Le photographe Oliviero Toscani, connu pour ses campagnes provocantes pour la marque Benetton, est mort à 82 ans

Publié le 13 janvier 2025 à 13:16
ABACA
Le photographe italien Oliviero Toscani s'est éteint ce lundi 13 janvier 2025 à l'âge de 82 ans. Connu pour avoir révolutionné la publicité avec ses campagnes provocatrices pour Benetton, cet artiste engagé avait fait de la photographie une arme pour dénoncer les tabous de la société.

Le célèbre photographe italien, qui avait révolutionné la publicité avec ses campagnes choc pour Benetton, s’est éteint ce lundi 13 janvier 2025 des suites d’une amylose, une maladie rare et incurable. 

Oliviero Toscani, un artiste qui a bousculé les codes de la publicité

“C’est avec une immense tristesse que nous annonçons qu’aujourd’hui, 13 janvier 2025, notre Oliviero bien-aimé a entamé son prochain voyage”, a annoncé sa famille sur Instagram. Né en 1942 à Milan, Oliviero Toscani s’était imposé comme une figure incontournable de la photographie dès les années 1980, notamment grâce à sa collaboration historique avec Benetton. “Je déteste la photographie artistique”, affirmait-il en 2010. “La photo devient de l’art lorsqu’elle provoque une réaction en nous, que ce soit de l’intérêt, de la curiosité ou de l’attention.”

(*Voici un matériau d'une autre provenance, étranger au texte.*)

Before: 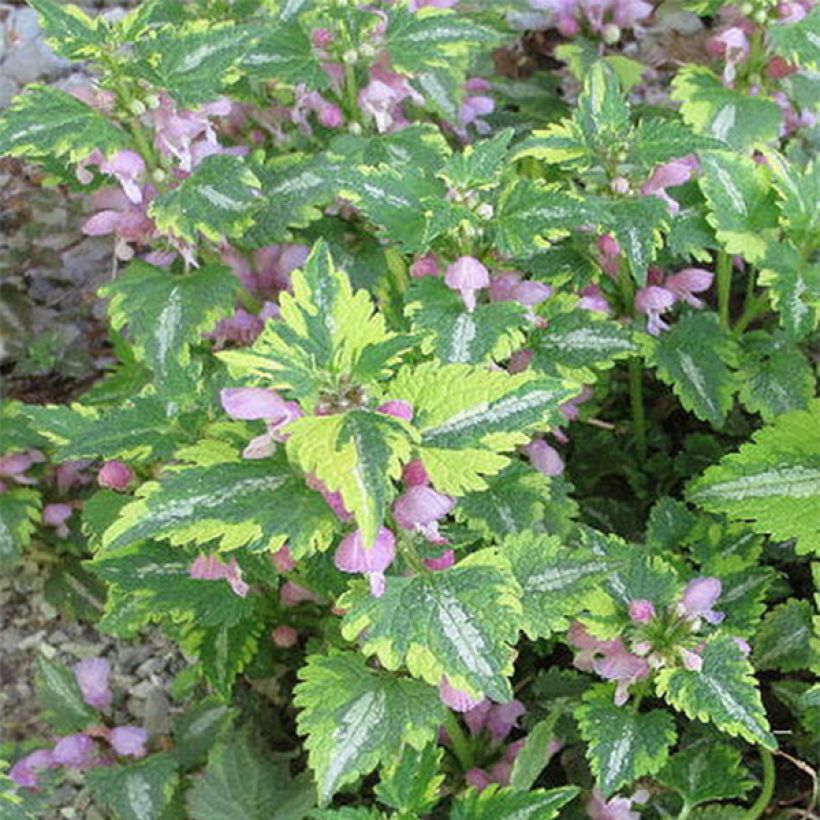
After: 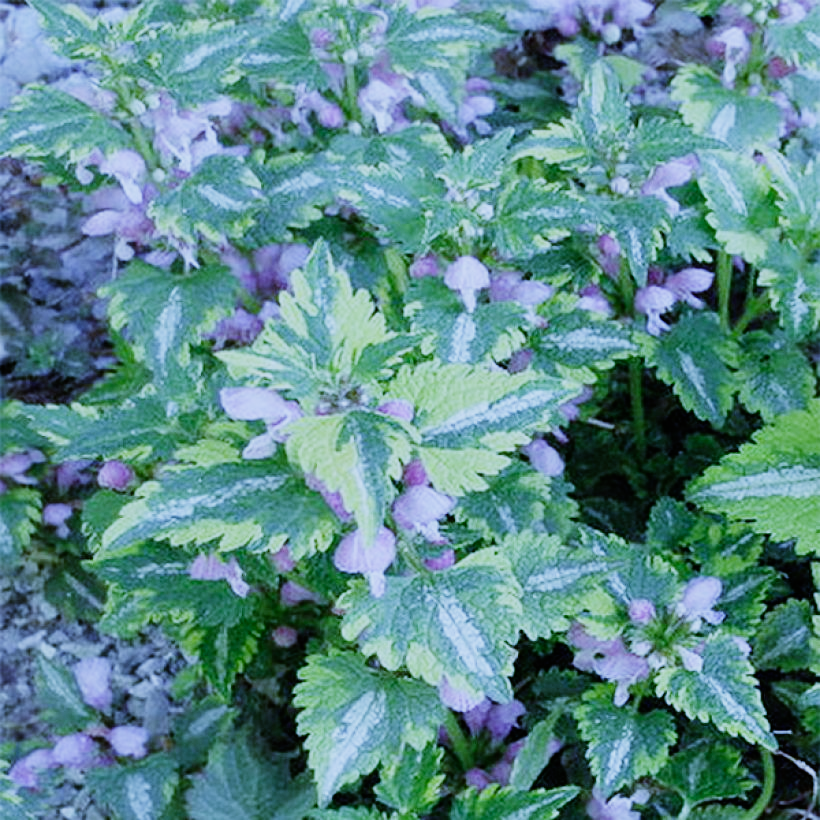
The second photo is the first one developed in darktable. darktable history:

Auteur de campagnes qui ont marqué toute une génération

C’est à travers ses campagnes publicitaires pour United Colors of Benetton qu’il a véritablement révolutionné le genre, abordant sans détour des sujets de société brûlants. Parmi ses œuvres les plus mémorables figurent une femme noire donnant le sein à un enfant blanc (1989), un homme mourant du sida entouré de sa famille (1992), une religieuse embrassant un jeune prêtre (1992) ou encore des portraits de condamnés à mort américains (2000). “Ce n’est pas une photo qui fait l’histoire, c’est un choix éthique, esthétique et politique”, expliquait celui qui a vu plusieurs de ses campagnes interdites en France et en Italie.

Un combat jusqu’au bout malgré la maladie pour Oliviero Toscani

Atteint d’amylose, une maladie rare qui crée des dépôts de protéines insolubles dans les tissus, le photographe avait perdu 40 kilos en un an. “Je n’ai pas peur de mourir. Pourvu que ce ne soit pas douloureux”, avait-il confié au Corriere della Sera en août 2024. 

Jusqu’au bout, il aura conservé son esprit libre et provocateur, lui qui affirmait : “J’ai toujours été libre. Je ne regrette que les choses que je n’ai pas faites, pas celles que j’ai faites.”